It has been a year since the reelection in Iran of President Mahmoud Ahmadinejad. The international controversy surrounding the Iranian leader suddenly comes down to one question: What has Iran done to the United States, and what has the United States done to Iran over the past year? Has Ahmadinejad laughed in the world's face and has U.S. President Barack Obama saved the world from Iran?
Iran, a country of more than 70 million people, has not become a symbol of evil due to its support for terrorism or because it is run by a religious cleric, or for that matter because it has oppressed liberal political movements, closed newspapers and executed homosexuals. Neither Saudi Arabia, Jordan, Pakistan, Egypt nor Israel are perfect democracies.
Human rights are not usually a basis for imposing sanctions, and dangerous terrorist movements exist in every Muslim country. Iran's evil image is related to its uranium enrichment program and its denial of the Holocaust.
While the past year has been a year of conflict over the uranium enrichment program, and much less so over Ahmadinejad's denial of the Holocaust and Israel's right to exist, it has been a revolutionary year for the Iranians themselves. True, there has been no actual revolution, but it apparently took a huge election fraud last year to incite the largest protests in the country since the 1979 revolution and criticism of the president from conservative members of parliament. These events reflect a new chapter in Iran.
This is the story of a regime that, after 30 years in power, is facing uncertainty over its continued hold on power due to the Iranian people themselves. It is not some external enemy that has threatened the authorities. It is not the sanctions that the regime has become used to for about 30 years, and which it has managed to evade relatively successfully, or the Arab front suddenly arrayed against the country.

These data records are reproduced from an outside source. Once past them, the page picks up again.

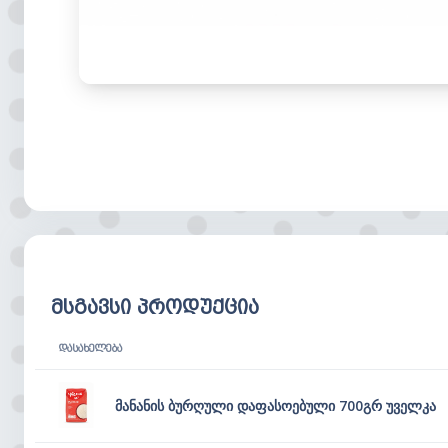
მსგავსი პროდუქცია
ᲓᲐᲡᲐᲮᲔᲚᲔᲑᲐ
მანანის ბურღული დაფასოებული 700გრ უველკა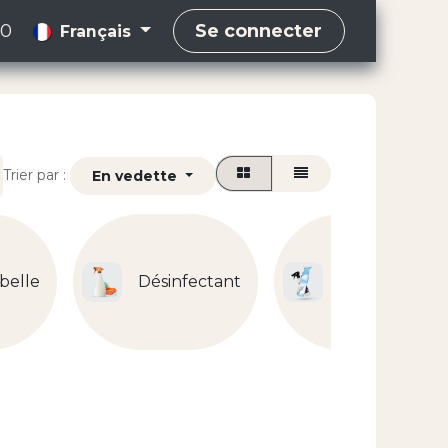
00
Se connecter
Français
Trier par :
En vedette
belle
Désinfectant
Désodorisant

The regime is beginning to be consumed from within, and as a result, Ahmadinejad has become a danger to Iran itself, to such an extent that the supreme leader, Ayatollah Ali Khamenei, has on several occasions had to contravene the president's decisions and set down a policy that did not square with Ahmadinejad's pretentious aspirations.

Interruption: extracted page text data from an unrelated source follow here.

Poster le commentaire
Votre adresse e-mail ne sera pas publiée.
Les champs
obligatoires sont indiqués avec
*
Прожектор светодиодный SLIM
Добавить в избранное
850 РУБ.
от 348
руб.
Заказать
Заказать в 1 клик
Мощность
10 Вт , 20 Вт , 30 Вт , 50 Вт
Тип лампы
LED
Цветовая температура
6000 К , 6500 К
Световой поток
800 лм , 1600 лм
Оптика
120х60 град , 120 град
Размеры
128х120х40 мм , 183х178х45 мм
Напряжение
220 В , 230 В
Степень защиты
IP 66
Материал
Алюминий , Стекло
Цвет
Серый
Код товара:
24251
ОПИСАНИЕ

This is because the Iranian economy has been wrecked not so much by sanctions as by Ahmadinejad's distorted economic policies. Many things have turned the people against the regime: the huge waste of Iran's monetary reserves, the investment in ostentatious projects that enriched many companies from countries that have signed onto sanctions against Iran, the failure to create jobs for the millions of Iran's unemployed, and the iron fist employed against the president's rivals. This has only strengthened the influence of the Revolutionary Guards in every possible location, especially in response to the events of the past year. This process can be seen from economic projects to military surveillance over the Persian Gulf, from the airport to uranium enrichment.
In the face of the disintegration of control over the streets and the universities, Iran has become a country over the past year where the army is afraid of the people. That is a new phenomenon in Iran in the period since the fall of the Shah, but in no way is it new to Iranian history. During the Shah's rule, a quiet civilian rebellion built up, and the security forces imposed a stranglehold on the civilian population until the people took to the streets and got rid of the regime. It was a matter of 25 years until the Islamic revolution actually occurred, and now the Islamic regime is discovering a similar threat to its existence on those same streets.
Now the question is how long can the regime convince the public of the need for unity in the face of an external enemy. Ahmadinejad will complete his term as president in another three years, and then has to wait four years before he can run again. These four years will be an important period during which the Iranian public must be taught that the disaster called Ahmadinejad cannot be repeated.